Alejandro Chellet is a Mexican performance artist, curator, and cultural activist whose interdisciplinary practice navigates the intersections of food systems, ritual, hospitality, and environmental politics. With a Master’s degree in Performance from the Norwegian Theatre Academy, Chellet’s work interrogates the dynamics of coexistence, post-pandemic rural-urban migration, and ecological regeneration. Drawing from permaculture, shamanic traditions, and social practice, his performances and participatory projects explore food as a living archive and political act, transforming meals, foraging, and communal gatherings into ephemeral acts of resistance and radical care. Chellet’s long-standing research investigates Radical Hospitality as a methodology for collective healing, cultural critique, and social engagement within artist residencies, rural communities, and contested territories.
FOOD = ART = LIFE |
His work has been presented internationally across Europe, North America, and Latin America in galleries, farms, forests, festivals, and public spaces. Recent projects include performances and video installations developed through residencies in Norway, Estonia, the Hudson Valley, and Mexico, alongside ongoing collaborations around food sovereignty, bio-cultural memory, and trans-local artistic networks.
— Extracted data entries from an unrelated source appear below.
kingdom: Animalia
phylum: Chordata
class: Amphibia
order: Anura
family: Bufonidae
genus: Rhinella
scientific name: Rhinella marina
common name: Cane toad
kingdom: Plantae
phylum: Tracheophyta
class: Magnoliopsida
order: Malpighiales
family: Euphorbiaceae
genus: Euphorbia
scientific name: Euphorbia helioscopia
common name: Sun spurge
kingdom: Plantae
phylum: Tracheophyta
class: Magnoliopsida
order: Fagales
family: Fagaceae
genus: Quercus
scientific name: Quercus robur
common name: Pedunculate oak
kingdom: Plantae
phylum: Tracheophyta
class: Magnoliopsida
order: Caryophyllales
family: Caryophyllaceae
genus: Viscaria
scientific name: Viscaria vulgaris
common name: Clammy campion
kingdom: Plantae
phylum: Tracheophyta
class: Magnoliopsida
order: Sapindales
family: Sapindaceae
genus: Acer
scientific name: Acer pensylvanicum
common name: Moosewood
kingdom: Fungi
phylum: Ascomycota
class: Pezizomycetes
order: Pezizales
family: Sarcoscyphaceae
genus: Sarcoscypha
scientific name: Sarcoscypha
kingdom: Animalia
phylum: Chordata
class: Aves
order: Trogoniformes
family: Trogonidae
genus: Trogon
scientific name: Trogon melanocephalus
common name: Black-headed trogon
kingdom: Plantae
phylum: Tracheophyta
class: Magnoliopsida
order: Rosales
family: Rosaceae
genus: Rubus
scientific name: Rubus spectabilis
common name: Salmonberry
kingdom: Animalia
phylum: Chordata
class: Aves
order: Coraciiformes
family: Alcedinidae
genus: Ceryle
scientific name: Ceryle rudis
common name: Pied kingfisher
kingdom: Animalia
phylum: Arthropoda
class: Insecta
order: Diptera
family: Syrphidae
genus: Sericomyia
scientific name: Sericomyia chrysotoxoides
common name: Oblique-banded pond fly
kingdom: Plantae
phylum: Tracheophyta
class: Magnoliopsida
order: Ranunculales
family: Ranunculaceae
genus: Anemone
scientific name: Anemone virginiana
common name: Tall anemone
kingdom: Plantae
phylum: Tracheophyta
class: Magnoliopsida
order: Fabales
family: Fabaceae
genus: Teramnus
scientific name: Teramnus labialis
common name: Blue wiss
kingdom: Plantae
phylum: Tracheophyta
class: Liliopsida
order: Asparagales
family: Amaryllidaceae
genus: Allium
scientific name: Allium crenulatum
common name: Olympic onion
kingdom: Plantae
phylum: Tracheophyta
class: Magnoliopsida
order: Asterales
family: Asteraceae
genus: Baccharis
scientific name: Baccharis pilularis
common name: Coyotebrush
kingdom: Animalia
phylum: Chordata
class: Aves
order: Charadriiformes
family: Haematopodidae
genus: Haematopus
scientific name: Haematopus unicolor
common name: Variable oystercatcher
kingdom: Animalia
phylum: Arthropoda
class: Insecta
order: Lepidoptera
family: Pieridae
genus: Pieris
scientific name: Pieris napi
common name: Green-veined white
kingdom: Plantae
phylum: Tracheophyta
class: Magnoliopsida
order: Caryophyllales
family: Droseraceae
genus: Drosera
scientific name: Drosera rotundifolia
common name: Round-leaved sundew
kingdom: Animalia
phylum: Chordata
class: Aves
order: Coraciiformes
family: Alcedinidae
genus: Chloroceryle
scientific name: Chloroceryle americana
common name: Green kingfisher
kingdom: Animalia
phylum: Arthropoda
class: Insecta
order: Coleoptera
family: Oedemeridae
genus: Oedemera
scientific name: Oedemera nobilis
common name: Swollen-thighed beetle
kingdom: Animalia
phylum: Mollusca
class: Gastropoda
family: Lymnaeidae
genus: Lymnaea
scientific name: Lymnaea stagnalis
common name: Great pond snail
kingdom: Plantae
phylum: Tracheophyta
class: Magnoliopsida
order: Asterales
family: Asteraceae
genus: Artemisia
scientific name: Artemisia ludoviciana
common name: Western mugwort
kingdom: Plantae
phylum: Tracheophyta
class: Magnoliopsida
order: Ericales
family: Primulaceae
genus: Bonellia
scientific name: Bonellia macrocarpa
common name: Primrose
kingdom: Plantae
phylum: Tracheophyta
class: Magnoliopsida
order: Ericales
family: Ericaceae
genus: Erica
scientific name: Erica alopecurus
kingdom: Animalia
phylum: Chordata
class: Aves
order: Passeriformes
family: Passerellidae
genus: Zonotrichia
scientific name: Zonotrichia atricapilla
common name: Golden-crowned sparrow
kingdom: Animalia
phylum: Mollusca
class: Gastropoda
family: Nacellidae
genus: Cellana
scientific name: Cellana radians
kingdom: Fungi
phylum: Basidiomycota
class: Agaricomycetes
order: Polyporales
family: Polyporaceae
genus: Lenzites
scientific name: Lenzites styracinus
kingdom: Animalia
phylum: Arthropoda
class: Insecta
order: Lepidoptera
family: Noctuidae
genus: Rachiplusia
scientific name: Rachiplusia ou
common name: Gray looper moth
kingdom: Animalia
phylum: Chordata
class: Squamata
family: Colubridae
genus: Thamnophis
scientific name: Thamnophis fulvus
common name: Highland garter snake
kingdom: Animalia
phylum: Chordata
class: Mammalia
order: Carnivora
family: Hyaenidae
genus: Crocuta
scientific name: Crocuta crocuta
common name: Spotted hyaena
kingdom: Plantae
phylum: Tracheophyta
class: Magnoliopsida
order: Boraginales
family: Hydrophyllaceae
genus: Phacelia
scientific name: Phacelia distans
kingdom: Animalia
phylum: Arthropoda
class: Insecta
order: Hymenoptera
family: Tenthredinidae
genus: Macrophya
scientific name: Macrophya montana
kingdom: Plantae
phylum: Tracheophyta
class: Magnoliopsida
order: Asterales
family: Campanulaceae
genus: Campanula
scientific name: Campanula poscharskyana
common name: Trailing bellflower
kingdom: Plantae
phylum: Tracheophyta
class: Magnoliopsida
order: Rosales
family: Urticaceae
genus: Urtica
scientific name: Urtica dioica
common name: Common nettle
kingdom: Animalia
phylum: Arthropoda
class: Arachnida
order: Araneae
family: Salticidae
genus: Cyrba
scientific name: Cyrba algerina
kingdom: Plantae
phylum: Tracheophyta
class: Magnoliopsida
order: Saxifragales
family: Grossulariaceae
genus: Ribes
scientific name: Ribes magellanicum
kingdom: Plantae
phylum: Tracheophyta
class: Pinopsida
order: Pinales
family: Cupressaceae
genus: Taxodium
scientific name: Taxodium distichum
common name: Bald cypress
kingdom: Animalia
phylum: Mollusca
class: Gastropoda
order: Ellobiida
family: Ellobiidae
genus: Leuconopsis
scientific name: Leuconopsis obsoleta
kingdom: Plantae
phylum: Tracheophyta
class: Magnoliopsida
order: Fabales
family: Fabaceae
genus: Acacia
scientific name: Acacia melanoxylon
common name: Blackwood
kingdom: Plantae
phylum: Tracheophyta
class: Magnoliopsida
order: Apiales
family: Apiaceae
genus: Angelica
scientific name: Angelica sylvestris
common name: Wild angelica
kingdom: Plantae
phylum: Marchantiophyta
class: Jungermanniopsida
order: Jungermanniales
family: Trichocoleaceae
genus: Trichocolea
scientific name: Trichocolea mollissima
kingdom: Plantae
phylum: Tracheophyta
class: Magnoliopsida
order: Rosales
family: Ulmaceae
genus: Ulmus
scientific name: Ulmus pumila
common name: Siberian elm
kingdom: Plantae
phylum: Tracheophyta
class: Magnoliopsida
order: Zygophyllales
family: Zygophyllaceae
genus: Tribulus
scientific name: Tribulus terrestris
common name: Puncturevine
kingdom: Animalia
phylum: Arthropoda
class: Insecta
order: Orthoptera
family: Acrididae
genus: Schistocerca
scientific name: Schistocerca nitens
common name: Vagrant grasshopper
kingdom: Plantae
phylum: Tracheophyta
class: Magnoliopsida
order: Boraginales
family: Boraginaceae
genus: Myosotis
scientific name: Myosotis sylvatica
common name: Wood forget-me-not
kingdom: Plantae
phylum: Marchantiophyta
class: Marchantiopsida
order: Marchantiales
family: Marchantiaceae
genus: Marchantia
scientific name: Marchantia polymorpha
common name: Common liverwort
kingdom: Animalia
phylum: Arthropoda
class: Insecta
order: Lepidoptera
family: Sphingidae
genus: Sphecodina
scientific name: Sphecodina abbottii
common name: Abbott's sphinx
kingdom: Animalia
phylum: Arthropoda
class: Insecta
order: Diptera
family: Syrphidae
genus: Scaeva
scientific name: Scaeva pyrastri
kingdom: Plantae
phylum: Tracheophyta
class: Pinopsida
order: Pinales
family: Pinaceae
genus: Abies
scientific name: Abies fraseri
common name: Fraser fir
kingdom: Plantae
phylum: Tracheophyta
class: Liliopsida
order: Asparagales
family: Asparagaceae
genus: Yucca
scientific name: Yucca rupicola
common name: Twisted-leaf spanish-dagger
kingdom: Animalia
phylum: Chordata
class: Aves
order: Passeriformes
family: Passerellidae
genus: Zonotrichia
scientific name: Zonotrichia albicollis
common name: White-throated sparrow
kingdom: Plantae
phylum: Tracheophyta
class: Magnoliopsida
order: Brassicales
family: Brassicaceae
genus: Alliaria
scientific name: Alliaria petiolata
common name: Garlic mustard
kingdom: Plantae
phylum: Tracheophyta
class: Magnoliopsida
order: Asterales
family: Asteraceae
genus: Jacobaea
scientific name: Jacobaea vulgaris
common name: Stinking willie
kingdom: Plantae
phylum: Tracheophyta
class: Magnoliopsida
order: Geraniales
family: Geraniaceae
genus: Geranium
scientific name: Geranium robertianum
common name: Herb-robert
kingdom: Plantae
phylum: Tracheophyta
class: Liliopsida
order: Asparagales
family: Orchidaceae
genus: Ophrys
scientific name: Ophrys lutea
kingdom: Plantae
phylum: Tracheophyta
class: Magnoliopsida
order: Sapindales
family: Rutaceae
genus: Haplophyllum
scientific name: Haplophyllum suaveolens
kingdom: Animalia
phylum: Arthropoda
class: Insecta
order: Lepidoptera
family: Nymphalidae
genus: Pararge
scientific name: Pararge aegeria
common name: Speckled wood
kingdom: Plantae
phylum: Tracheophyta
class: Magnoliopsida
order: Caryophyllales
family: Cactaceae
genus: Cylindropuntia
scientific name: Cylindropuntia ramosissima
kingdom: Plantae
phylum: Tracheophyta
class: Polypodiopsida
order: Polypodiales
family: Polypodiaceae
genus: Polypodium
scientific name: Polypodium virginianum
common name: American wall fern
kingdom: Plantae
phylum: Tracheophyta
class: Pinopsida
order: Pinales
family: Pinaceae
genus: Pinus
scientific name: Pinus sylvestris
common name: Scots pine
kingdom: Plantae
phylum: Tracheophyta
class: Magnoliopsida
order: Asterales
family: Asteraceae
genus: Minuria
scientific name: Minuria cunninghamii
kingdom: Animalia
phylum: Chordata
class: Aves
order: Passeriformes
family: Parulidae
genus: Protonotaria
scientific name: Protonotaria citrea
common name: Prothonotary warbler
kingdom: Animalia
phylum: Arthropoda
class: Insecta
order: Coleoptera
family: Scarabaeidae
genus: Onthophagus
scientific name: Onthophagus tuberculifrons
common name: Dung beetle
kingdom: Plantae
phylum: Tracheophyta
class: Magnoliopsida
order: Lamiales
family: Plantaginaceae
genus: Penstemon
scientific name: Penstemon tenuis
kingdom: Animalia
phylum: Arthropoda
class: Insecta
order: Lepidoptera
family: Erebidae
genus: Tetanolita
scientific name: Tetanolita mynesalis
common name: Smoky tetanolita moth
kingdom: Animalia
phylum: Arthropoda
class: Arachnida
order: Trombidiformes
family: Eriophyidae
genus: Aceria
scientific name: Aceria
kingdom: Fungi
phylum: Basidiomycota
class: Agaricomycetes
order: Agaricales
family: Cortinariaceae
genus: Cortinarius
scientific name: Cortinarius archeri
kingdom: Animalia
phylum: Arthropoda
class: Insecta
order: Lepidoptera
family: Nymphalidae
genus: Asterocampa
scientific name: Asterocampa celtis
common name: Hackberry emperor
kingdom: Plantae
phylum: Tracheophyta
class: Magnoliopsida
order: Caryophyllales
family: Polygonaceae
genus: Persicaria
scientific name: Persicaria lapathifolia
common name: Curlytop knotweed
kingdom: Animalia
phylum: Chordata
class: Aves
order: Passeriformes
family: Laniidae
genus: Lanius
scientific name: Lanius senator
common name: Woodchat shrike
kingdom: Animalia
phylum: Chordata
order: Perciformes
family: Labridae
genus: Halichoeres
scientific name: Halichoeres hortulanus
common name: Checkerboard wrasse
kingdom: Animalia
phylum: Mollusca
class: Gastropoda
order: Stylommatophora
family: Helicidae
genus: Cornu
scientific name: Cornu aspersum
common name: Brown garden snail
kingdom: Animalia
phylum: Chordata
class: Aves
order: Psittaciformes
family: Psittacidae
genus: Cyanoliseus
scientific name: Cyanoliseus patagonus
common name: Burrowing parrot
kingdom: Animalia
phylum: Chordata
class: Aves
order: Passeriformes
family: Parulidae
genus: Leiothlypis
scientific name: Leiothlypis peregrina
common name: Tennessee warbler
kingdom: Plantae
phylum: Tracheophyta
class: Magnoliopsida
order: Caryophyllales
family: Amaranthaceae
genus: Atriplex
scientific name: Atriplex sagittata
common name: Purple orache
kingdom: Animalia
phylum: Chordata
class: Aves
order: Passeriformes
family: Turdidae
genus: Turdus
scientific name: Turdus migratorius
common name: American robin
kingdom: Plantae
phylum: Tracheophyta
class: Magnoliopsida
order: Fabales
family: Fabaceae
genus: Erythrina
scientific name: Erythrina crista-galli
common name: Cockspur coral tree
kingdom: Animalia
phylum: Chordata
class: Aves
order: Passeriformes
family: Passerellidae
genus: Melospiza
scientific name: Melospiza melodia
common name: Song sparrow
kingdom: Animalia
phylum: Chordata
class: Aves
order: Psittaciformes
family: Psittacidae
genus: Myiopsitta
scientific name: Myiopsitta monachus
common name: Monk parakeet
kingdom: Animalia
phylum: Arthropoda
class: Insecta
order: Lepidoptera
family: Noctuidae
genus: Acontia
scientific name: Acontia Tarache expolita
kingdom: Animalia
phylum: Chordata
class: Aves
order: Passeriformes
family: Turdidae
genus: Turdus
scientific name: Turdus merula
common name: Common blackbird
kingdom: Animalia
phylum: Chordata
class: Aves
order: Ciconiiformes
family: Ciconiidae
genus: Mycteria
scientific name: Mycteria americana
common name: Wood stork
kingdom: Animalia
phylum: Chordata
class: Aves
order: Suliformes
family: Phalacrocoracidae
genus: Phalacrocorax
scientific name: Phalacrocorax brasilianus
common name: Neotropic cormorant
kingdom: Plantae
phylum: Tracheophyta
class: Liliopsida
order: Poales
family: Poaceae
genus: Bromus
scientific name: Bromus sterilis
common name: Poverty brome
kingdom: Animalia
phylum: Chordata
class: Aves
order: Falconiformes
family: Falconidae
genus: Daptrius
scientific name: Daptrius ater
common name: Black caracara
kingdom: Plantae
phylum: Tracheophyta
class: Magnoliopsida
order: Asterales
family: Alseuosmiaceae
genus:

Chellet is the founder of Casa Viva Gallery in Mexico City and co-founder of Rosekill Art Farm in New York. His practice embodies a deep commitment to reclaiming Art as a Life practice, where gestures of nourishment, belonging, and resistance converge. |
Their work in Mexico City began in 2009 co-founding an urban agriculture collective named Cualti Mexico actively engaged in regenerative agriculture in the protected Natural Area of Xochimilco and responsible for creating one of the first farm-to-table markets in the city called Mercado Alternativo de Tlalpan.